(Refiles to update All share and Top-40 index levels)
JOHANNESBURG (Reuters) -South Africa’s rand firmed on Monday, recovering from last week’s plunge to its lowest since October 2020 on concerns around the discovery of a COVID-19 variant in the country that has been described as the most concerning.
Stock markets also recovered, after hospitality shares fell sharply on the news a host of countries would bar travel from southern Africa, hitting hopes of a bumper season for a tourism industry already hurt badly by the pandemic.
At 1504 GMT, the rand traded at 16.1900 against the dollar, 0.61% firmer than its close on Friday, when it sank to 16.3675.
Global authorities reacted with alarm on Friday to the new variant, Omicron, which was detected in southern Africa, with the EU and Britain among those tightening border controls as scientists sought to find out if the mutation was vaccine-resistant.

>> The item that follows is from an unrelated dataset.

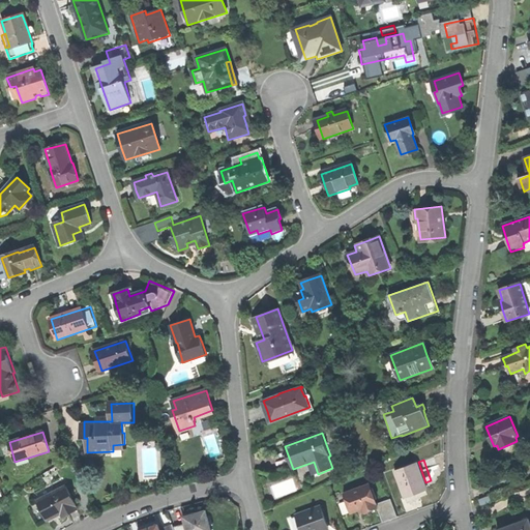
[(406,498),(424,491),(421,482),(424,481),(421,472),(417,462),(396,470),(406,498)]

With little yet known about the new coronavirus strain, market participants remained cautious.
“While the initial knee-jerk of the variant seems to be over, we still see some vulnerability in the EM market, with the stronger dollar posing a risk,” Andre Cilliers, currencystrategist at TreasuryONE, said in a note.
“It will also be a boon to the local market as the President (Cyril Ramaphosa) did not announce any new lockdown measures in his address last night,” he said.
Opting not to impose further coronavirus curbs, Ramaphosa said on Sunday that authorities were considering making COVID-19 shots compulsory for certain places and activities, as a rise in infections linked to a new variant threatened to become a fourth wave.
The Johannesburg Stock Exchange’s All-Share Index closed 2.03% higher, with investors welcoming the news that domestic tourism remained unaffected for now. The blue-chip Top-40 was up 1.91%.
The travel and leisure index jumped 5.12%, with hoteliers City Lodge, Sun International, which also owns the country’s biggest casino chain, and Tsogo Sun Hotels up 9.24%, 12.55% and 3.10% respectively after crashing on Friday.
“There is less panic in the market today, people overreacted. Although overseas visitors will be curtailed for a while still, domestic people aren’t affected, we’ve not gone to the higher levels (of restrictions),” Wayne McCurrie, portfolio manager at FNB Wealth and Investments said.
Government bonds also recovered, with the yield on the benchmark 2030 maturity down 4 basis points to 9.860%. The yield hit 10% on Friday, its highest since early May 2020.